══ Extracted information

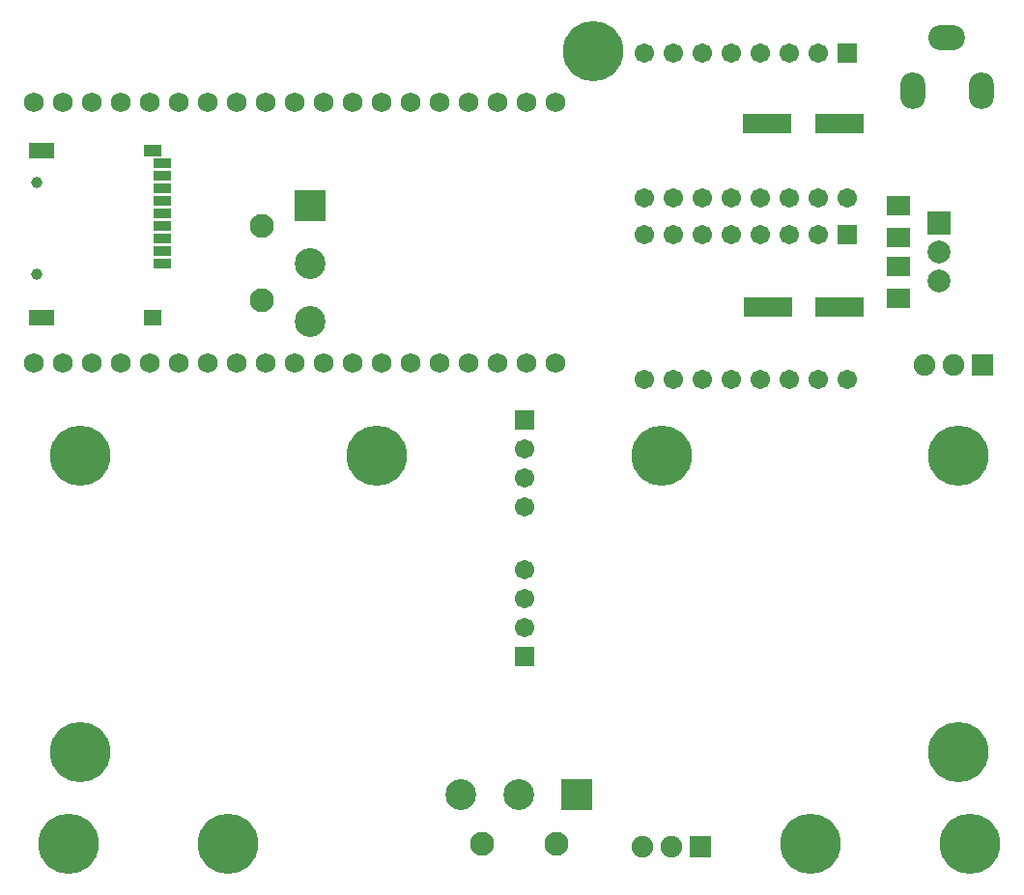
<source format=gbr>
G04 DipTrace 3.3.0.0*
G04 TopMask.gbr*
%MOIN*%
G04 #@! TF.FileFunction,Soldermask,Top*
G04 #@! TF.Part,Single*
%ADD45C,0.082677*%
%ADD46C,0.03937*%
%ADD56R,0.06315X0.039528*%
%ADD58R,0.06315X0.055276*%
%ADD60R,0.086772X0.055276*%
%ADD62R,0.059213X0.035591*%
%ADD64C,0.068031*%
%ADD66C,0.067031*%
%ADD68R,0.067031X0.067031*%
%ADD70C,0.106457*%
%ADD72R,0.106457X0.106457*%
%ADD74C,0.078898*%
%ADD76R,0.078898X0.078898*%
%ADD78C,0.208031*%
%ADD80C,0.067087*%
%ADD82R,0.067087X0.067087*%
%ADD84C,0.074961*%
%ADD86R,0.074961X0.074961*%
%ADD88O,0.126142X0.086772*%
%ADD90O,0.086772X0.126142*%
%ADD92R,0.171417X0.071024*%
%ADD94R,0.078898X0.071024*%
%FSLAX26Y26*%
G04*
G70*
G90*
G75*
G01*
G04 TopMask*
%LPD*%
D94*
X3453386Y2794016D3*
Y2683780D3*
Y2474016D3*
Y2584252D3*
D92*
X3001814Y3075549D3*
X3249845D3*
X3003386Y2444016D3*
X3251417D3*
D90*
X3504252Y3189291D3*
X3740472D3*
D88*
X3622362Y3374331D3*
D86*
X3743386Y2244016D3*
D84*
X3643386D3*
X3543386D3*
D86*
X2770640Y581496D3*
D84*
X2670640D3*
X2570640D3*
D82*
X2163386Y2054016D3*
D80*
Y1954016D3*
Y1854016D3*
Y1754016D3*
D82*
X2165669Y1235748D3*
D80*
Y1335748D3*
Y1435748D3*
Y1535748D3*
D78*
X630236Y1929449D3*
Y905827D3*
X1653858Y1929449D3*
X1142047Y590866D3*
X3661732Y905827D3*
X2638110Y1929449D3*
X3661732D3*
X3149921Y590866D3*
D76*
X3593386Y2734016D3*
D74*
Y2634016D3*
Y2534016D3*
D72*
X1426199Y2794803D3*
D70*
Y2594803D3*
Y2394803D3*
D45*
X1256909Y2722756D3*
Y2466850D3*
D72*
X2345984Y760157D3*
D70*
X2145984D3*
X1945984D3*
D45*
X2273937Y590867D3*
X2018031D3*
D68*
X3278386Y3319016D3*
D66*
X3178386D3*
X3078386D3*
X2978386D3*
X2878386D3*
X2778386D3*
X2678386D3*
X2578386D3*
Y2819016D3*
X2678386D3*
X2778386D3*
X2878386D3*
X2978386D3*
X3078386D3*
X3178386D3*
X3278386D3*
D68*
Y2694016D3*
D66*
X3178386D3*
X3078386D3*
X2978386D3*
X2878386D3*
X2778386D3*
X2678386D3*
X2578386D3*
Y2194016D3*
X2678386D3*
X2778386D3*
X2878386D3*
X2978386D3*
X3078386D3*
X3178386D3*
X3278386D3*
D64*
X472756Y3149921D3*
X572756D3*
X672756D3*
X772756D3*
X872756D3*
X972756D3*
X1072756D3*
X1172756D3*
X1272756D3*
X1372756D3*
X1472756D3*
X1572756D3*
X1672756D3*
X1772756D3*
X1872756D3*
X1972756D3*
X2072756D3*
X2172756D3*
X2272756D3*
X472756Y2249921D3*
X572756D3*
X672756D3*
X772756D3*
X872756D3*
X972756D3*
X1072756D3*
X1172756D3*
X1272756D3*
X1372756D3*
X1472756D3*
X1572756D3*
X1672756D3*
X1772756D3*
X1872756D3*
X1972756D3*
X2072756D3*
X2172756D3*
X2272756D3*
D62*
X913386Y2594016D3*
Y2637323D3*
Y2680630D3*
Y2723937D3*
Y2767244D3*
Y2810551D3*
Y2853858D3*
Y2897165D3*
Y2940472D3*
D60*
X498031Y2405827D3*
D58*
X879921D3*
D56*
Y2983780D3*
D60*
X498031D3*
D46*
X482283Y2873150D3*
Y2558189D3*
D78*
X590866Y590866D3*
X3701102D3*
X2401890Y3327087D3*
M02*

</source>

════

Task →
Give the lines from the one containing "Y2983780D3*" through the end of the entries again, exactly as written and with no other lines.

Answer →
Y2983780D3*
D60*
X498031D3*
D46*
X482283Y2873150D3*
Y2558189D3*
D78*
X590866Y590866D3*
X3701102D3*
X2401890Y3327087D3*
M02*

</source>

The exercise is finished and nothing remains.